After two Cambridge cyclists died in separate crashes in 2016, the city expedited installation of protected bike paths. So far this year, the city has added 1.1 miles of protected bike lanes. Out of 200 miles of city streets, there are 4.2 miles of separated bike lanes, according to Patrick Baxter, engineering manager with Cambridge Traffic, Parking, and Transportation Department. There are a total of 25.8 miles of bike lanes citywide, including separated, and 16 more miles of bike paths will be added within 15 years if the city follows the Cambridge Bicycle Plan, published in October 2015.
“Note that all of these numbers represent road miles with bike lanes, so if there are bike lanes in each direction on a one-mile segment of road – that counts as one mile. Other cities may count that as two lane miles,” said Baxter.
Three goals of the plan are to shift toward making biking a sustainable way to travel, create a system that is safe for all ages and abilities and adopt innovative bicycle infrastructure.
Since the city’s most recent bike path additions, many residents have expressed support and opposition, respectively, in letters published in the Chronicle. While one side praised the city for prioritizing the safety of bikers, the other expressed dismay over the dangers the bike lanes pose to drivers, pedestrians and emergency vehicles.

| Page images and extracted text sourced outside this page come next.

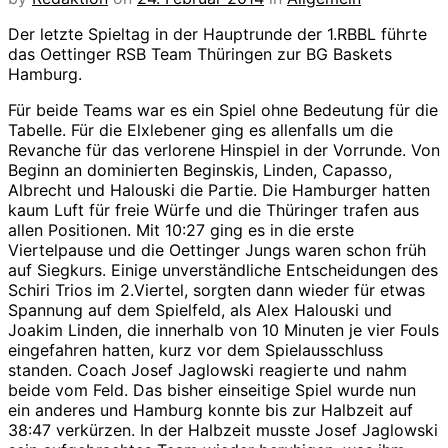
Der letzte Spieltag in der Hauptrunde der 1.RBBL führte
das Oettinger RSB Team Thüringen zur BG Baskets
Hamburg.
Für beide Teams war es ein Spiel ohne Bedeutung für die
Tabelle. Für die Elxlebener ging es allenfalls um die
Revanche für das verlorene Hinspiel in der Vorrunde. Von
Beginn an dominierten Beginskis, Linden, Capasso,
Albrecht und Halouski die Partie. Die Hamburger hatten
kaum Luft für freie Würfe und die Thüringer trafen aus
allen Positionen. Mit 10:27 ging es in die erste
Viertelpause und die Oettinger Jungs waren schon früh
auf Siegkurs. Einige unverständliche Entscheidungen des
Schiri Trios im 2.Viertel, sorgten dann wieder für etwas
Spannung auf dem Spielfeld, als Alex Halouski und
Joakim Linden, die innerhalb von 10 Minuten je vier Fouls
eingefahren hatten, kurz vor dem Spielausschluss
standen. Coach Josef Jaglowski reagierte und nahm
beide vom Feld. Das bisher einseitige Spiel wurde nun
ein anderes und Hamburg konnte bis zur Halbzeit auf
38:47 verkürzen. In der Halbzeit musste Josef Jaglowski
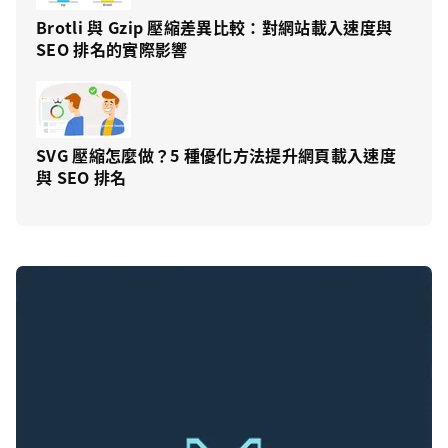
Brotli 與 Gzip 壓縮差異比較：對網站載入速度與
SEO 排名的實際影響
SVG 壓縮怎麼做？5 種優化方法提升網頁載入速度
與 SEO 排名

Anne Lusk, a researcher at Harvard T.H. Chan School of Public Health, has been working on bicycle facilities for 36 years and strongly supports the city’s efforts to install protected bike lanes.
In a recent study, Lusk found that cyclists in Montreal, Canada who traveled in bicycle-exclusive paths had a 28 percent lower injury rate than those who biked in the road.

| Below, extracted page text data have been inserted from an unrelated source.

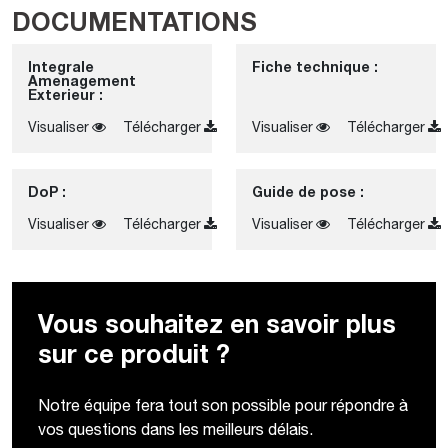
DOCUMENTATIONS
Integrale
Fiche technique :
Amenagement
Exterieur :
Visualiser
Télécharger
Visualiser
Télécharger
DoP :
Guide de pose :
Visualiser
Télécharger
Visualiser
Télécharger
Vous souhaitez en savoir plus
sur ce produit ?
Notre équipe fera tout son possible pour répondre à
vos questions dans les meilleurs délais.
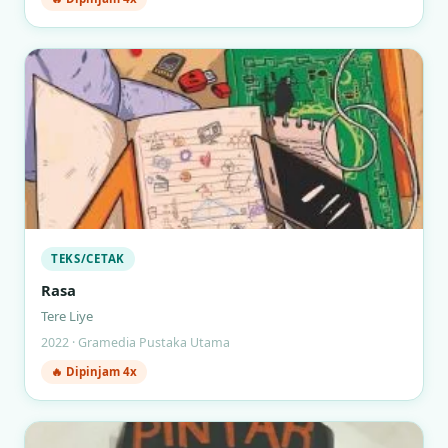
TEKS/CETAK
Rasa
Tere Liye
2022 · Gramedia Pustaka Utama
🔥 Dipinjam 4x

“The bicyclists now who are having to share the road with the cars can’t predict what a car will do,” she said. “It’s better if we can separate the bicyclists from the car drivers and give them their own separate lane.”
If the bicyclists have to share the road with vehicles, Lusk said, there is little incentive to travel by bike.

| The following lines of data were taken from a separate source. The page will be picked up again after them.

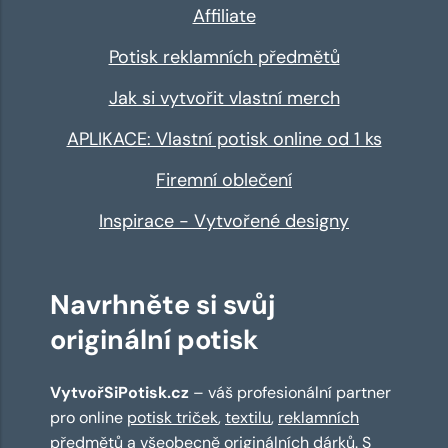
Affiliate
Potisk reklamních předmětů
Jak si vytvořit vlastní merch
APLIKACE: Vlastní potisk online od 1 ks
Firemní oblečení
Inspirace - Vytvořené designy
Navrhněte si svůj
originální potisk
VytvořSiPotisk.cz
– váš profesionální partner
pro online
potisk triček
,
textilu
,
reklamních
předmětů
a všeobecně originálních dárků. S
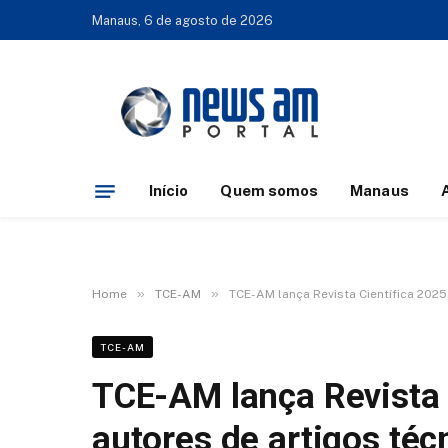
Manaus, 6 de agosto de 2026
Início
Quem somos
Manaus
»
»
Home
TCE-AM
TCE-AM lança Revista Científica 2025
TCE-AM
TCE-AM lança Revista 
autores de artigos téc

However, Robert Skenderian, owner of Skenderian Apothecary on Cambridge Street, where some of the new lanes have been installed, said the city must consider the needs of people who rely on wheelchairs and crutches.
One of his most loyal customers has been particularly affected by the new bike lanes.
″[He’s] paralyzed from the waist down. He has a car…. He’s proud to be able to run errands for himself. He can’t come here anymore,” Skenderian said.
For three decades the man has parked on Cambridge Street near the shop, exited on the passenger side, put his wheelchair out by the curb and pulled himself onto it.
“Now if he does that, he’s putting his chair into the bike lane. Because he’s a spinal injured person he can’t do that in a matter of seconds. If cyclists are going by, and they aren’t courteous, it creates conflicts,” Skenderian said.
In recent months the man has relied on others to run errands for him.
“These bike lanes have robbed him of his independence,” Skenderian said.
Lusk empathized with Skenderian and his customers.
“We understand the issues of … the individuals in wheelchairs … and we only ask for patience,” she said. “We’ve really only had the cycle tracks since 2010, and therefore it’s taking us a while to improve the facilities.”
Other city residents have been weighing the pros and cons of the newly installed bike lanes, as well.
Mae Tal, a Harvard University student studying city planning, said she hopes the city will address accessibility issues moving forward.
“I think wheelchair and other handicap accessibility is really important in a city,” she said. “And I think those issues definitely need to be addressed by authorities.”
Pat Singleton, a cyclist and teacher at the Cambridge Rindge and Latin School, said he has mixed feelings.
“I feel safer with the new bike lanes, but I’ve seen a lot of cars impinging on them,” he said. “Someone blocking a bike lane or opening a car door into it is worse than having no bike lane at all.”
Harvard University student Youssouf Camara expressed similar feelings.
“I’ve seen a couple places where turns have been kind of treacherous, and operating between lanes and cars can be kind of tight, but I think generally it’s positive,” he said.
Despite some of the complaints, the city plans to follow the Cambridge Bicycle Plan. Ultimately, some residents said, the city just needs to start somewhere.
The Cambridge Bicycle Committee will host its next meeting open to the public on Nov. 8.